Lodo le numerose iniziative messe in pratica dalla Conferenza Episcopale e dalle singole Chiese per combattere questa ingiustizia. I coraggiosi passi che avete compiuto per porre rimedio a questo problema, come quelli del "Tamil Nadu Bishops' Council" del 1992, spiccano come esempio da seguire per gli altri. In ogni momento dovete continuare ad assicurare che venga rivolta una particolare attenzione a coloro che appartengono alle caste più basse, soprattutto ai Dalit. Non devono essere mai segregati dagli altri membri della società. Qualsiasi parvenza di pregiudizio basato sulle caste nei rapporti tra i cristiani è un segno contrario all'autentica solidarietà umana, una minaccia alla vera spiritualità e un grave ostacolo alla missione evangelizzatrice della Chiesa.

Pertanto, le usanze o le tradizioni che perpetuano o rafforzano la divisione delle caste, devono essere riformate in modo sensibile, affinché possano diventare un'espressione della solidarietà dell'intera comunità cristiana. Come ci insegna l'Apostolo Paolo, "se un membro soffre, tutte le membra soffrono insieme" (1Co 12,26). La Chiesa ha l'obbligo di adoperarsi incessantemente per cambiare i cuori, aiutando tutte le persone a vedere ogni essere umano come figlio di Dio, fratello o sorella di Cristo, e, pertanto, membro della nostra stessa famiglia.

3. L'autentica comunione con Dio e gli altri porta tutti i cristiani a proclamare la Buona Novella a coloro che non hanno visto né udito (cfr Jn 1,1). La Chiesa ha ricevuto la missione unica di servire "il Regno diffondendo nel mondo i "valori evangelici", che del Regno sono espressione e aiutano gli uomini ad accogliere il disegno di Dio" (Redemptoris missio RMi 20).

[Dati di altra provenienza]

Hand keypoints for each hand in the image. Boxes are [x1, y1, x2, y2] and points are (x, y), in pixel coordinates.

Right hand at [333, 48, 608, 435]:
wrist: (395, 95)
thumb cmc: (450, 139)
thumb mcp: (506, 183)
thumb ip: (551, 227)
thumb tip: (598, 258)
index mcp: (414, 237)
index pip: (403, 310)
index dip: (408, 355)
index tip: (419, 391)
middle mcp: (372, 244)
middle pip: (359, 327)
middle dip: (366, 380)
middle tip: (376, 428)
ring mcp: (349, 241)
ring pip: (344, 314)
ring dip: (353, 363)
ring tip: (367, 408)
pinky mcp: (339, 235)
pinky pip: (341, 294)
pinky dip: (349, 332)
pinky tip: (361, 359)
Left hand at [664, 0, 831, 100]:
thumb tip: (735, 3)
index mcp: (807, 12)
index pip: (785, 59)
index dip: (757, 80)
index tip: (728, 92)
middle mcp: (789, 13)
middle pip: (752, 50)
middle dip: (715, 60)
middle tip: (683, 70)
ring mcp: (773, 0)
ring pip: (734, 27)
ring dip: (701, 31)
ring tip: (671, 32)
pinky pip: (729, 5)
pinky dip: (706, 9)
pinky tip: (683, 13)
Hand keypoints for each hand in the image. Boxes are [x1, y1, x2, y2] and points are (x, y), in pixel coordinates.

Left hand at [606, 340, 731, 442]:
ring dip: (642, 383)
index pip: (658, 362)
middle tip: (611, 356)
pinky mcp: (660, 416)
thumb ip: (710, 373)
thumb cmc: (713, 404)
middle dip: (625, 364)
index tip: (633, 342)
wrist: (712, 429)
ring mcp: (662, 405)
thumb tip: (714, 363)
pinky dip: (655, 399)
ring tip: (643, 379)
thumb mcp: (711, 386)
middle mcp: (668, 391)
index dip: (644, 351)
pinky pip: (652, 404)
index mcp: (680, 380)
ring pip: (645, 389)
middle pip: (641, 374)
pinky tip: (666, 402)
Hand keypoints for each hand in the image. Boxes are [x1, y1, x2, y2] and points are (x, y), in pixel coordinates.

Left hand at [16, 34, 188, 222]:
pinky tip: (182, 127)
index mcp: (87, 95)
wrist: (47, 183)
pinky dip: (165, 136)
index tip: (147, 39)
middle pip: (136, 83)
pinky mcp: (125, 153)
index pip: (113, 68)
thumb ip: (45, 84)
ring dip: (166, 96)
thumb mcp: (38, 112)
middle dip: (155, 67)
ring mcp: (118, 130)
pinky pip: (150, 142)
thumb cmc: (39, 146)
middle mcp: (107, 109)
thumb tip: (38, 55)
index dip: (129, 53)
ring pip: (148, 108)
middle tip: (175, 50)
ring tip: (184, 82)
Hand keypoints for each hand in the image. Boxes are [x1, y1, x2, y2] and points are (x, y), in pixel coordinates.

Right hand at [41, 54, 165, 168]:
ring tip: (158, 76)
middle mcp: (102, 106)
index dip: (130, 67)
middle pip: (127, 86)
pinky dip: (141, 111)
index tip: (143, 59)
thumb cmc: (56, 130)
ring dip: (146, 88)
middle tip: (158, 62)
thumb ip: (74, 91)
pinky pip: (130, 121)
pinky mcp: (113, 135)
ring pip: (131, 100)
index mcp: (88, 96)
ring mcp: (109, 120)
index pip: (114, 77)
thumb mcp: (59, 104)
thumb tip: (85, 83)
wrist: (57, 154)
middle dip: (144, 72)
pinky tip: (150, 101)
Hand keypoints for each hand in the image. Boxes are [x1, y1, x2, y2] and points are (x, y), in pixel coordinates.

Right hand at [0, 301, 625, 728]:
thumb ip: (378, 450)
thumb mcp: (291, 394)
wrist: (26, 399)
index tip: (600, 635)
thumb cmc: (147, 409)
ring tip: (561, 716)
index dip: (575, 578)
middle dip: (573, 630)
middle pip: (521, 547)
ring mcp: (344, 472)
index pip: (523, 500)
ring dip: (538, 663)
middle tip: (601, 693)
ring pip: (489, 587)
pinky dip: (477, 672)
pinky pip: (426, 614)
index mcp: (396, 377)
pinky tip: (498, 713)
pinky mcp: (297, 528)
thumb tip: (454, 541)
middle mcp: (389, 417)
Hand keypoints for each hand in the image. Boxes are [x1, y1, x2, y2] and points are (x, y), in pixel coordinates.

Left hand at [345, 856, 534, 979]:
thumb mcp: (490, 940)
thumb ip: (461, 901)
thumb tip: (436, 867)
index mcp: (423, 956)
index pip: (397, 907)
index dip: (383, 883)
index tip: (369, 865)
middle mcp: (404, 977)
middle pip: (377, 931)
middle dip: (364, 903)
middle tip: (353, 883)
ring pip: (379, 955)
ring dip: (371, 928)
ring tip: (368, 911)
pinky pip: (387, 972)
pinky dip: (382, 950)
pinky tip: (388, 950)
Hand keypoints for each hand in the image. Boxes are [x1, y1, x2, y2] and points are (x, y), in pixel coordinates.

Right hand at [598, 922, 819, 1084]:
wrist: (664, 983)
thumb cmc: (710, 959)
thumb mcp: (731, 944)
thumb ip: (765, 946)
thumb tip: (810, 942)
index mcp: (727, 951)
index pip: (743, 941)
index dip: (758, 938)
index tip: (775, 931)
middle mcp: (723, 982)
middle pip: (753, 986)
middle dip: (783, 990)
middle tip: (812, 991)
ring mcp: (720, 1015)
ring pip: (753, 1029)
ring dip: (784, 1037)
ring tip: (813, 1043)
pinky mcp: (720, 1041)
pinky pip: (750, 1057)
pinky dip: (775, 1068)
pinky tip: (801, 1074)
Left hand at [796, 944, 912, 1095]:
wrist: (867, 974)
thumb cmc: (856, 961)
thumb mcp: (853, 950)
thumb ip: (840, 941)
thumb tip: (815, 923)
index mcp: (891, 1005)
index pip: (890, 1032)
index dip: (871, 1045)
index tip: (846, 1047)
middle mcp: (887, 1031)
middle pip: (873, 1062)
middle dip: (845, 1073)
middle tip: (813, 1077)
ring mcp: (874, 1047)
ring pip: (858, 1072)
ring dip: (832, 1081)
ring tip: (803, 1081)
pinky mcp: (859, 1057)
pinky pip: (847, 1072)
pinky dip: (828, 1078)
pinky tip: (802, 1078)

In effetti, è questo spirito evangelico a incoraggiare anche coloro che appartengono a tradizioni differenti a lavorare insieme per il fine comune di diffondere il Vangelo (cfr Discorso ai Vescovi Siro-Malabaresi dell'India, 13 maggio 2003).

Molti di voi hanno espresso l'auspicio che la Chiesa in India prosegua i suoi sforzi per rimanere attivamente impegnata nella "nuova evangelizzazione". Questo è particolarmente importante nelle società moderne, dove grandi settori della popolazione si trovano in situazioni disperate, che spesso li portano a cercare soluzioni rapide e facili a problemi complicati. Questo senso di mancanza di speranza, può, in parte, spiegare perché tante persone, giovani e anziane, sono attratte dalle sette fondamentaliste, che offrono un breve fervore emozionale e l'assicurazione di ricchezza e conseguimenti terreni. La nostra risposta a questo deve essere di "ri-evangelizzazione", e il suo successo dipende dalla nostra capacità di mostrare alle persone la vacuità di simili promesse, convincendole, allo stesso tempo, che Cristo e il suo Corpo condividono le loro sofferenze e ricordando loro di cercare "prima il regno di Dio e la sua giustizia" (Mt 6,33).